User Defined Induction in OpenMP* with Intel® C++ Compiler

ID 672941
Updated 10/4/2018
Version Latest
Public

author-image

By

Contents

  1. Induction Overview
  2. User Defined Induction(UDI)
  3. Parallelization Example
  4. Vectorization Example

Induction Overview

Intel® C++ Compiler 19.0 update 1 supports General Induction, a proposed OpenMP* 5.0 feature as an extension to the existing linear clause. With the linear clause, OpenMP provides a way to specify linear inductive variables with respect to the loop index. However, there are significant limitations with the linear clause: the variables are restricted to be of integral or pointer types, the step has to be of integral type, and the induction operation is limited to addition. The newly proposed induction clause provides  a mechanism to express general induction that allows more data types and induction operations, including user-defined types and operations. 

The induction clause with the following syntax is to be used with the OpenMP loop, distribute and simd constructs: 

induction(induction-id:list:step)

induction-id: can be a built-in op(+,-,*,/) or user-defined

list variables can be of integral, FP and non-POD types

step: the step expression must be supported by the induction op

Here are some examples of the induction clause:

  •  induction( + : x, y : 1 ) is equivalent to linear( x, y ) if x, y are integral
  •  induction( * : x : s ) describes the nonlinear induction xi = xi-1 * s
  •  induction( foo : x : s ) uses a user-defined induction operator “foo”; x and s can be of different non-POD types

Note: The induction clause can also be used in a short form induction(list[:step]) similar to the existing linear clause. The omitted induction-id is the language’s built-in + operator. Variables in list must be of a type supported by the built-in + and if step is omitted, it is assumed to be 1. This helps in easy porting of existing code with the linear clause. 

Following is an example for using induction to evaluate a polynomial (i.e., compute ΣNi=0 cixi)

#define N 10

int main()
{
    float c[N];            // values of the coefficients

    float x= 1.23F;    // value of x to evaluate the polynomial

    float xi = 1.0F;    // x^i; initial value x^0 == 1

    float value = 0.0; // accumulator for the result

#pragma omp simd reduction(+:value) induction(* : xi : x)

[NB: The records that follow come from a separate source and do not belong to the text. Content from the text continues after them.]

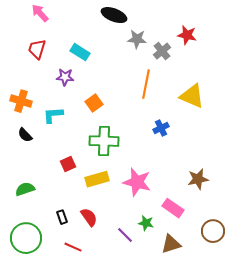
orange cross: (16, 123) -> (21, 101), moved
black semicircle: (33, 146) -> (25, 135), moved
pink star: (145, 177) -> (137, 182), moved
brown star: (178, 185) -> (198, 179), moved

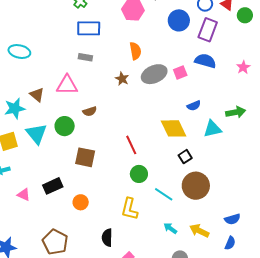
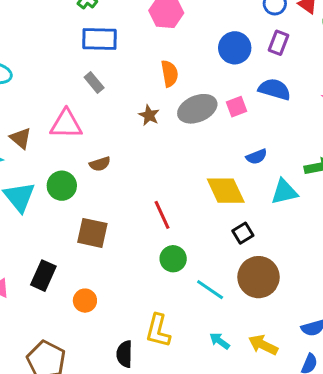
blue circle: (179, 20) -> (235, 48), moved
purple rectangle: (208, 30) -> (278, 43), size x0.7
gray rectangle: (85, 57) -> (94, 83), turned 40
black rectangle: (53, 186) -> (43, 276), turned -42
yellow L-shape: (130, 209) -> (158, 331), moved

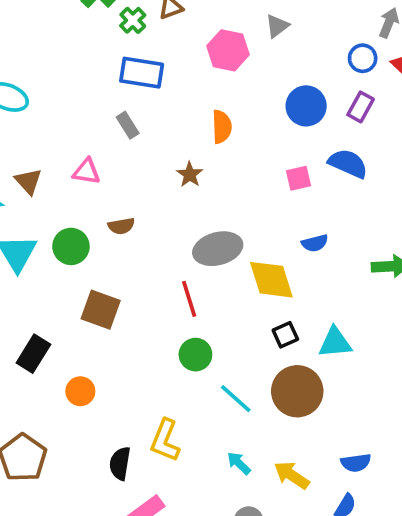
gray ellipse: (197, 109) -> (218, 249), moved
pink triangle: (66, 124) -> (86, 172), size x0.7
cyan triangle: (284, 192) -> (335, 342), moved

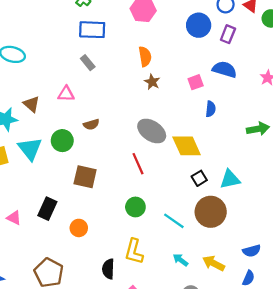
blue circle: (306, 106) -> (199, 25), moved
brown star: (190, 174) -> (152, 82), moved
blue semicircle: (315, 243) -> (211, 109), moved, turned -63
gray ellipse: (218, 249) -> (152, 131), turned 56
green circle: (195, 355) -> (135, 207), moved

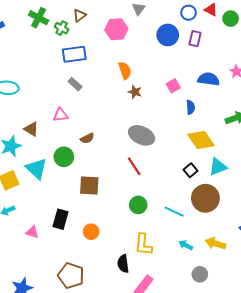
blue semicircle: (225, 69) -> (209, 79), moved
yellow diamond: (187, 146) -> (201, 140), moved

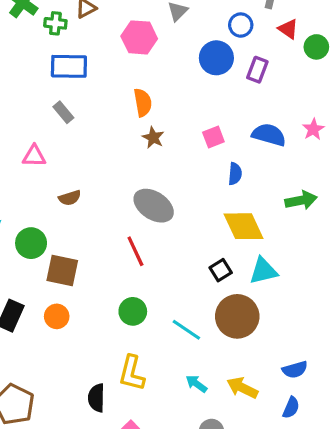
blue circle: (189, 13) -> (241, 25), moved
green cross: (62, 28) -> (55, 23), turned -32
green circle: (64, 157) -> (31, 243), moved
orange circle: (91, 232) -> (57, 316), moved

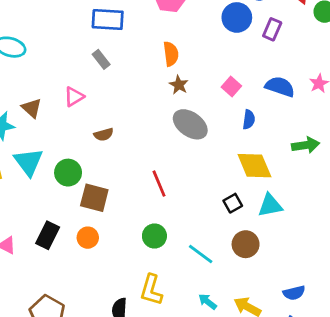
pink square: (213, 137) -> (231, 87), turned -30
pink triangle: (34, 156) -> (74, 97), turned -35
gray ellipse: (154, 206) -> (190, 124), moved
brown circle: (237, 316) -> (246, 244), size x0.7

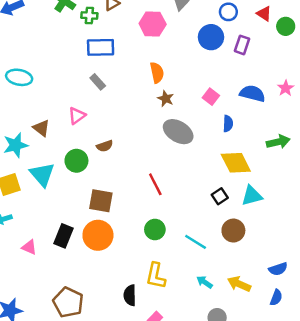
green circle: (68, 173) -> (76, 161), moved
orange circle: (88, 238) -> (98, 235), size x1.6

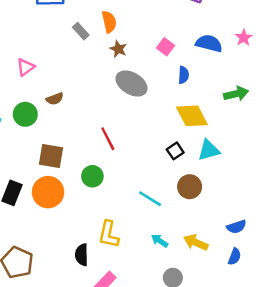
gray rectangle: (98, 82) -> (81, 31), moved
green circle: (155, 230) -> (92, 176), moved

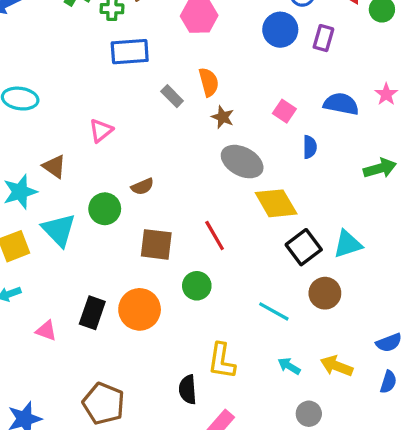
pink triangle: (26, 67) -> (101, 131), moved
yellow diamond: (192, 116) -> (276, 203), moved
black square: (175, 151) -> (304, 247), size x1.5
brown square: (51, 156) -> (156, 244), moved

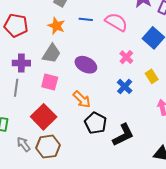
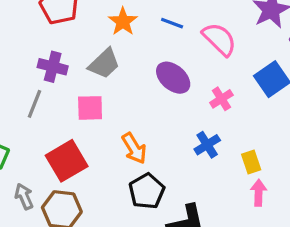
purple ellipse: (86, 65) -> (173, 78), moved
yellow rectangle: (152, 76) -> (251, 162), moved
pink square: (50, 82) -> (90, 108), turned -30

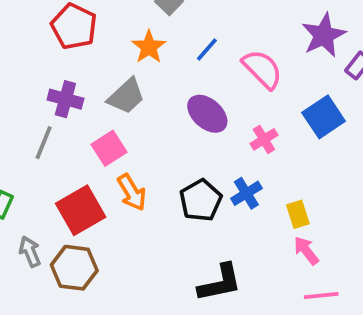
blue line: (172, 23) -> (207, 49), turned -70
pink square: (90, 108) -> (109, 148), turned -32
orange arrow: (134, 148) -> (132, 192), moved
black pentagon: (147, 191) -> (201, 200), moved
pink arrow: (259, 193) -> (306, 251), turned -40

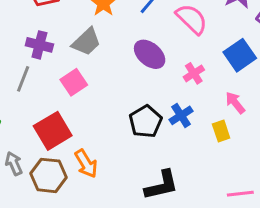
orange arrow: (132, 192) -> (86, 164), moved
pink arrow: (306, 251) -> (235, 103), moved

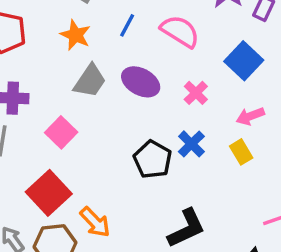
gray trapezoid: (86, 42) -> (90, 81), moved
pink arrow: (235, 103) -> (250, 116), turned -60

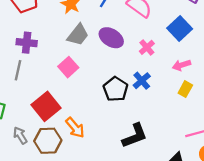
pink square: (61, 132) -> (68, 67), moved
yellow rectangle: (241, 152) -> (185, 89), moved, turned 56

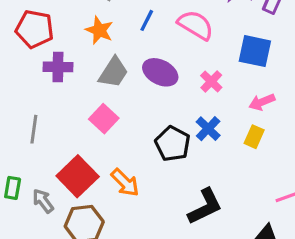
blue square: (180, 29) -> (255, 51), turned -30
purple cross: (27, 43) -> (58, 67), moved
yellow rectangle: (185, 89) -> (254, 137), moved
orange arrow: (75, 128) -> (125, 183), moved
gray arrow: (20, 135) -> (43, 201), moved

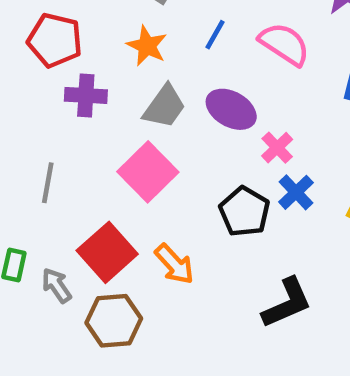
pink cross: (211, 81) -> (277, 148), moved
pink square: (104, 119) -> (148, 172), size x1.4

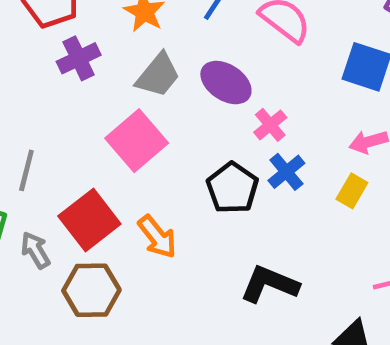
purple cross: (86, 95) -> (79, 58), turned -33
gray line: (48, 183) -> (26, 170), moved
black L-shape: (287, 303) -> (269, 284), turned -138

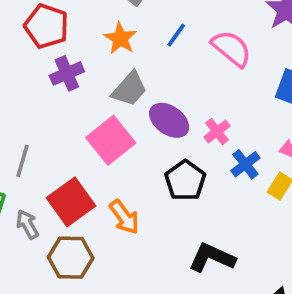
purple ellipse: (226, 83) -> (169, 120), moved
blue cross: (286, 172) -> (245, 164), moved

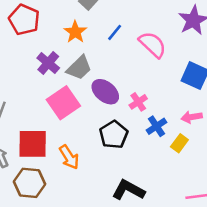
purple cross: (67, 73) -> (48, 63), moved, turned -30
red square: (71, 202) -> (33, 144), turned 32

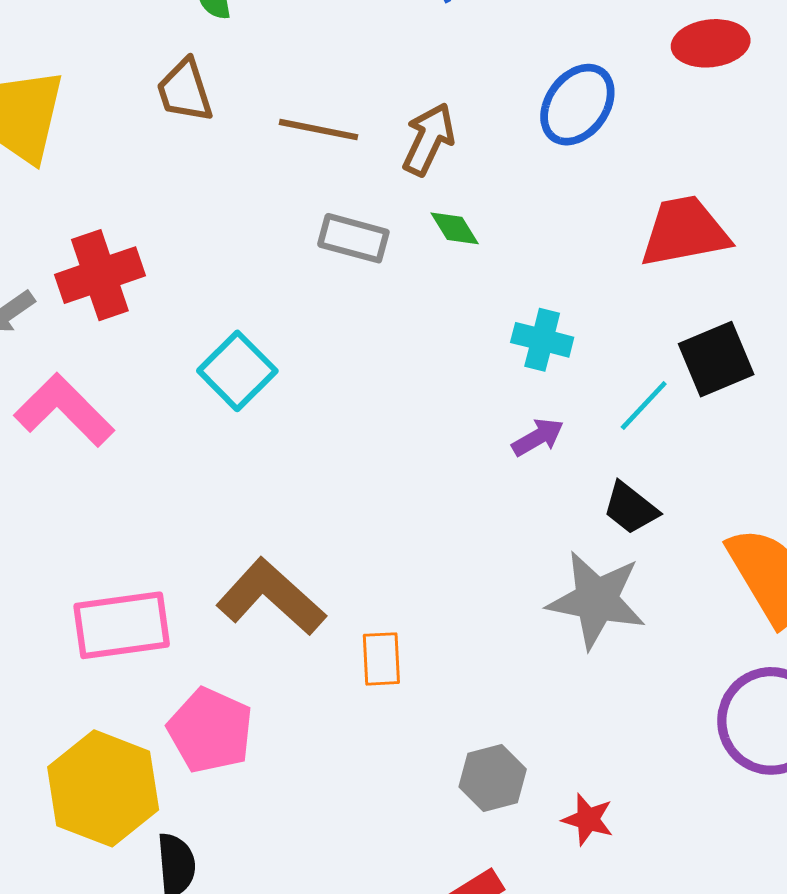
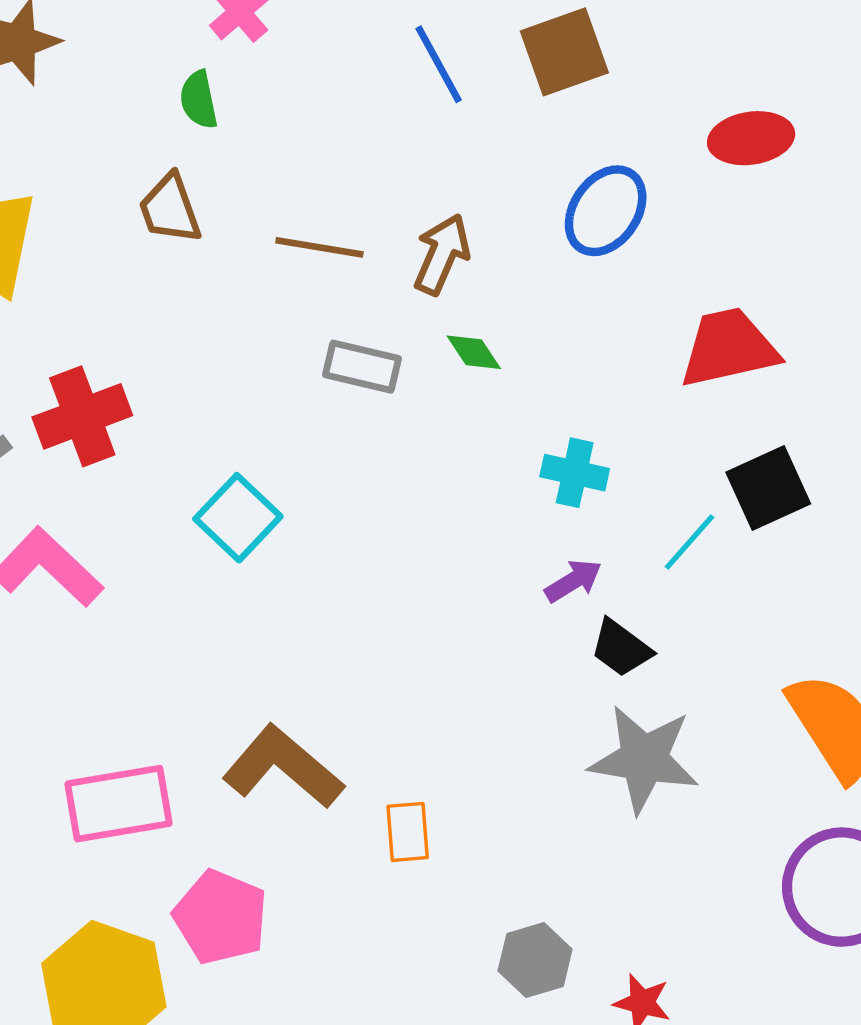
black trapezoid: (630, 508) -> (621, 648), moved

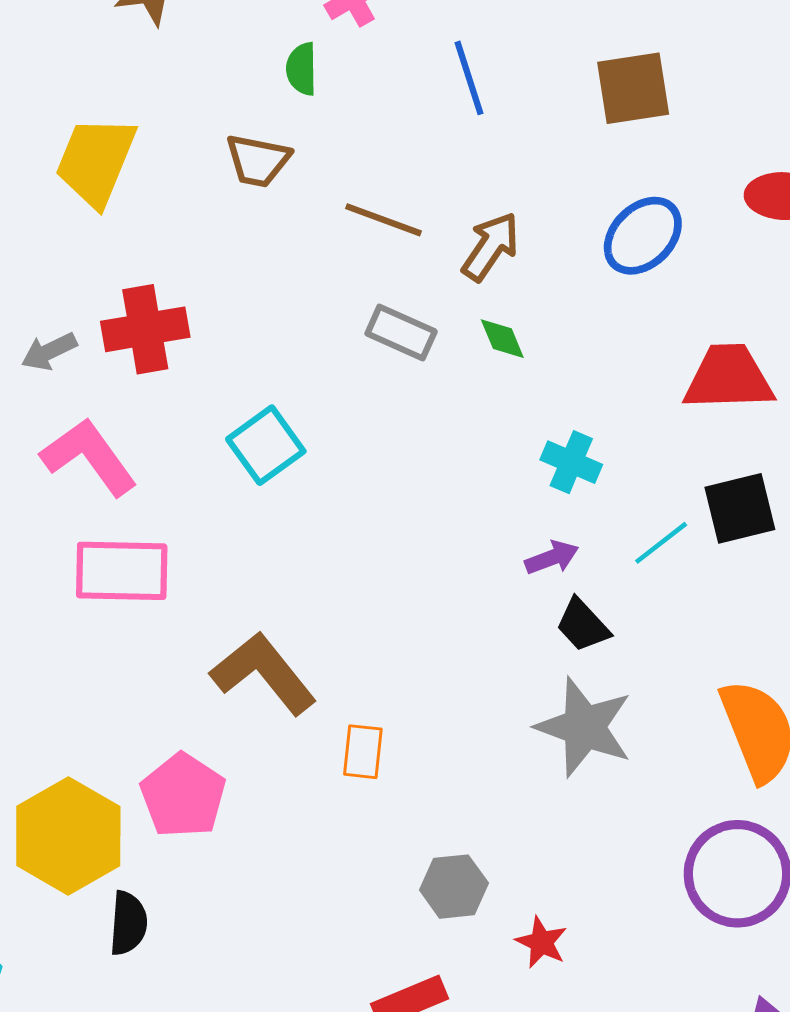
blue line: (439, 64) -> (469, 78), moved
brown trapezoid: (170, 209) -> (258, 161), turned -70
pink rectangle: (119, 804) -> (122, 571), moved

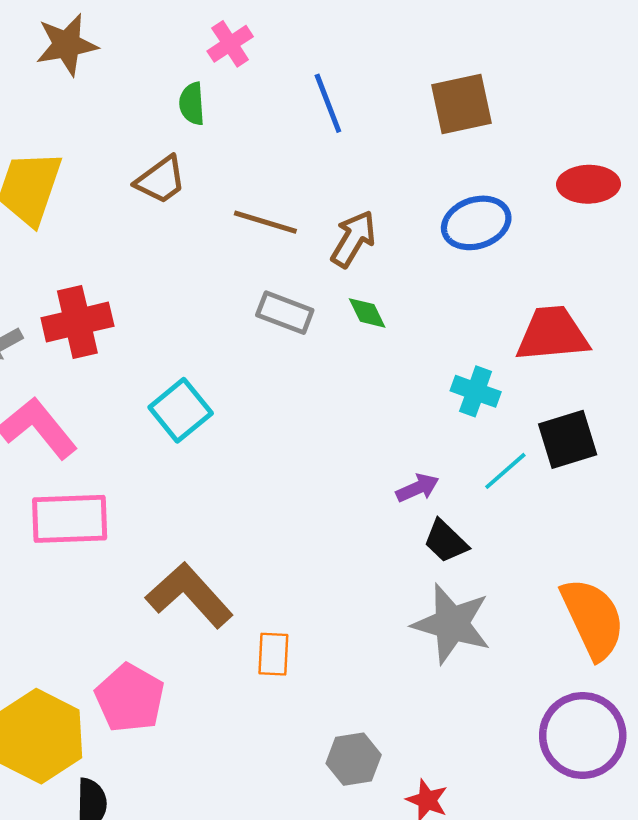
brown trapezoid: (258, 161) -> (161, 180), turned -44
blue ellipse: (643, 236) -> (476, 223), turned 30
cyan cross: (571, 462) -> (476, 391), moved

    for(int i=0; i<=N; i++) {

        value += c[i] * xi;

        xi *= x;
    }
    return 0;
}

User Defined Induction(UDI)

To express induction beyond the built-in operators and data types, a declare induction directive is proposed that is syntactically similar to the declare reduction directive

#pragma omp declare induction ( induction-id : induction-type step-type : inductor ) [collector( collector )] 

  • induction-id : identifier for the operation, to be used in an induction clause
  • induction-type : type specifier for the induction variables
  • step-type : type specifier for the step expression
  • inductor: specifies the inductive operation: x = x + s
    • Uses keywords omp_out to represent x and omp_step for s
    • C++ Example: omp_out = omp_out + omp_step, where + is overloaded
    • C Example: add(&omp_out, omp_step)
  • collector: closed form is xi = x0 + ( s * i )
    • Uses keywords omp_step to represent s and omp_index for i
    • C++ Example: omp_step = omp_step * omp_index, where * may be overloaded
    • C Example: cs(&omp_step, omp_index)

Parallelization Example :

The C parallelization example below uses UDI to express an induction involving the struct a. The inductor is the function add. The collector is provided, so the initial value of a for each thread is the closed-form computed by calling add(&a,5*lb), where lb is the lower-bound of the index for the thread.

typedef struct{ float x; int y; } A;

void add(A *a, int st) { a->x += st; a->y += st; }

#pragma omp declare induction( op : A : int : add(&omp_out, omp_step)) \ 
collector( omp_step = omp_index * omp_step )

A a = {12.3, 456};

#pragma omp parallel for induction( op : a : 5 )

for(int i=0; i<N; i++) { work(a); add(&a, 5); }

Vectorization Example:

The C++ vectorization example below uses UDI to express an induction involving a non-POD variable and step. The + operator in the inductor and the * operator in the collector are overloaded to support classes A and S.

class A; // class of the induction variable

class S; // class of the step expression

#pragma omp declare induction ( op2 : A : S : omp_out = omp_out + omp_step ) \
collector ( omp_step = omp_index * omp_step )

...

A a; S s;  // initialized by constructors

...

#pragma omp simd induction( op2 : a : s )

for(int i=0; i<N; i++) { work(a); a=a+s; }
This proposed feature is currently supported only in update 1 of the Intel C++ compiler 19.0 and is expected to reach standardization in OpenMP 5.0.